Seaside Sand vs Just Walnut in Real Spaces
1 real room side by side. Seeing Seaside Sand and Just Walnut in actual rooms makes the difference concrete; browse the spaces below to get a feel for how each color lives on a wall.
Living Room
In a living room, color works across both daylight and evening light — the same wall can read very differently at noon and at 8pm. The LRV gap is large enough that Just Walnut will make the room feel meaningfully brighter than Seaside Sand would.
Color Details
Seaside Sand vs Just Walnut Simulated Comparison
5 simulated room previews — drag the slider on each to see Seaside Sand on one side and Just Walnut on the other.

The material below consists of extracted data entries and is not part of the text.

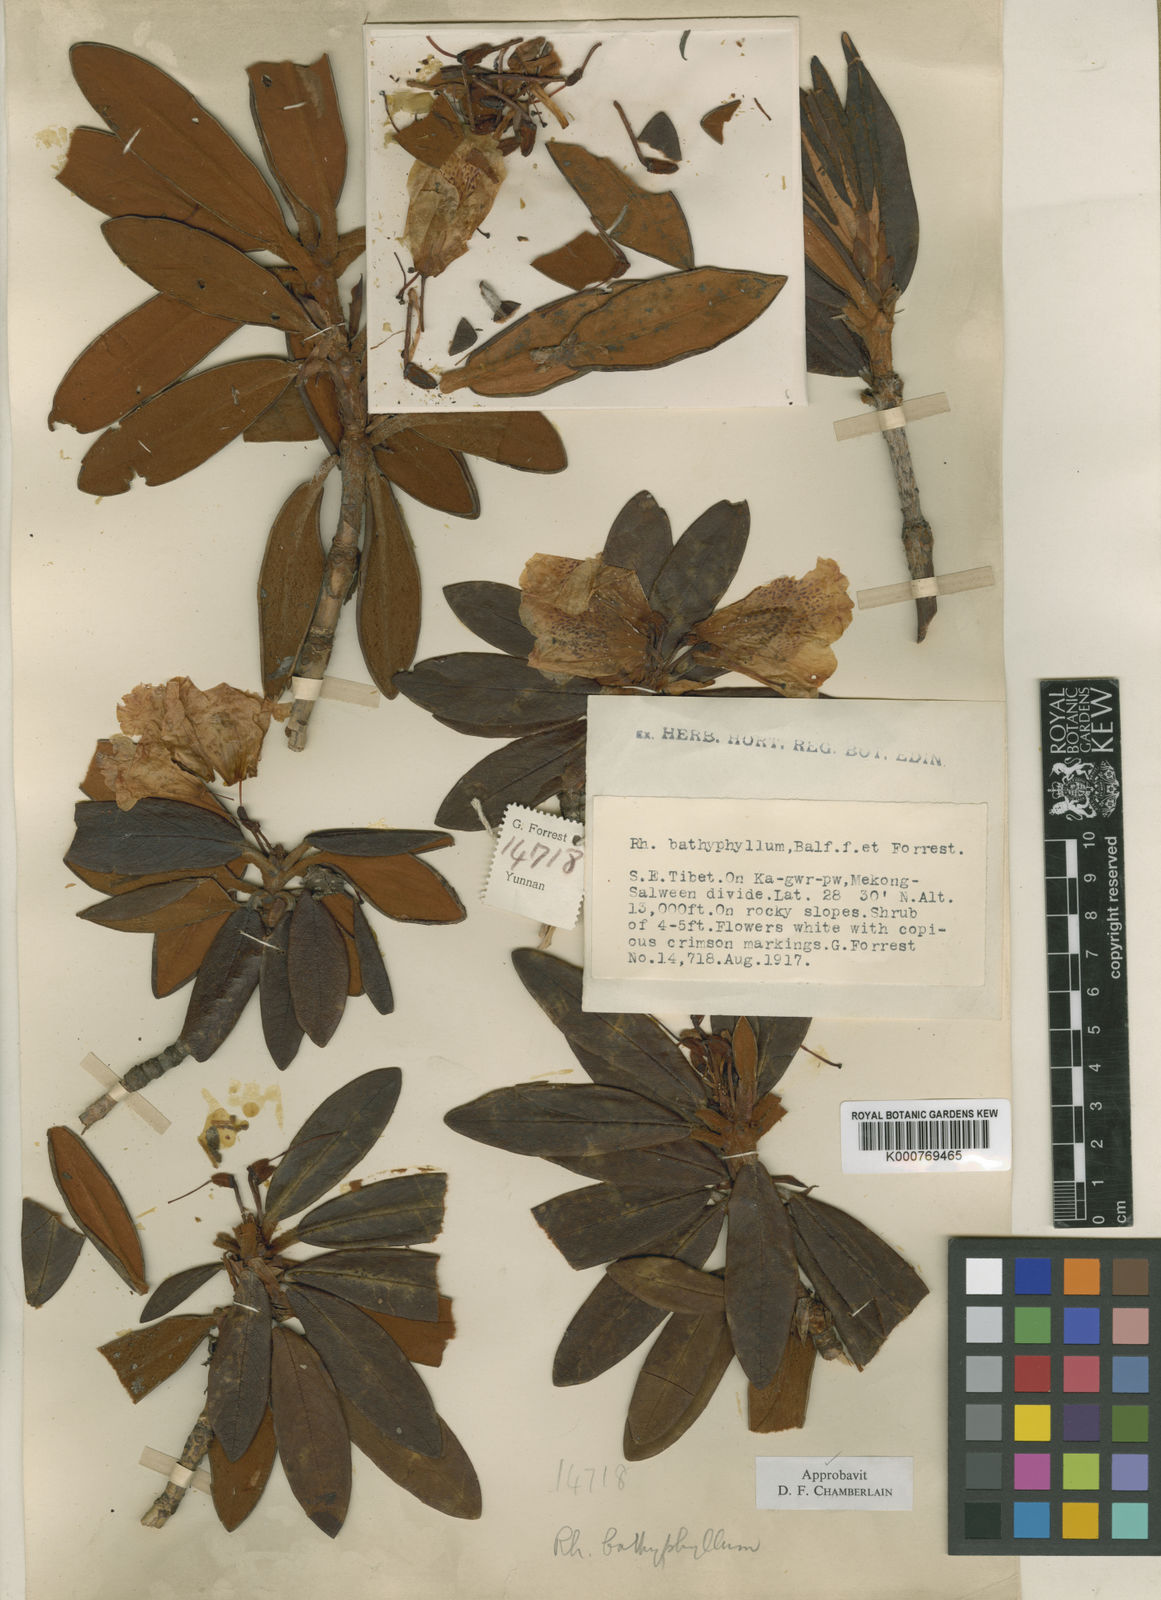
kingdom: Plantae
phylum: Tracheophyta
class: Magnoliopsida
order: Ericales
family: Ericaceae
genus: Rhododendron
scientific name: Rhododendron bathyphyllum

Digital color is approximate. These simulations are generated from the manufacturer's hex values and overlaid on grayscale room photos — your screen's calibration, brightness, and viewing angle all affect how they render. Before committing to either color, test physical samples in your own space under the light you actually live with.
More Seaside Sand comparisons
See how Seaside Sand stacks up against other well-photographed colors across different brands and tones.